:: DATA

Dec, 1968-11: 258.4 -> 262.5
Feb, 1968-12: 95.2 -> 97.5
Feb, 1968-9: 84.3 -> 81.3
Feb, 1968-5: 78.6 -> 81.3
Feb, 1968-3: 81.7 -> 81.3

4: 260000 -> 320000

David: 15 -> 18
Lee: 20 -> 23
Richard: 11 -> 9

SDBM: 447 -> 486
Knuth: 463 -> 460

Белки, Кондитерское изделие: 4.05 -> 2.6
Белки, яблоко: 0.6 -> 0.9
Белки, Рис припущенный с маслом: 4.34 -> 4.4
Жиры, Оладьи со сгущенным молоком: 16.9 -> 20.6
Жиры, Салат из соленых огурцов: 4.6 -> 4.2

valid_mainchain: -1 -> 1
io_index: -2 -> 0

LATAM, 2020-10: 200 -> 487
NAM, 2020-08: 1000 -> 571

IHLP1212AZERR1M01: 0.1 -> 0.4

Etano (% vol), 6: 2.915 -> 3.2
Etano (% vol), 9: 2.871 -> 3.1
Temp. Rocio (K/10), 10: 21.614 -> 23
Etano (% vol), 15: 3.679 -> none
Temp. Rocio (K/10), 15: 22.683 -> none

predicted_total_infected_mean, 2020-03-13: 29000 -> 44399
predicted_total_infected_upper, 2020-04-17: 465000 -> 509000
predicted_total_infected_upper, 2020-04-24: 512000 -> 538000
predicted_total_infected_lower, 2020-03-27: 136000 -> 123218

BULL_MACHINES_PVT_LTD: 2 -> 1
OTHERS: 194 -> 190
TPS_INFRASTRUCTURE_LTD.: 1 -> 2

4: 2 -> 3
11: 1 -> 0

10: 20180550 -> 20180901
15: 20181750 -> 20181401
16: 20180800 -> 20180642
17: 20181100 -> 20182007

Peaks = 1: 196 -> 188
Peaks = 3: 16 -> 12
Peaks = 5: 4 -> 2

::::

PROBLEM DESCRIPTION:
Look through the data above and report every line in which "Peaks" appears.

RESPONSE FOR THIS EXERCISE:
Peaks = 1: 196 -> 188
Peaks = 3: 16 -> 12
Peaks = 5: 4 -> 2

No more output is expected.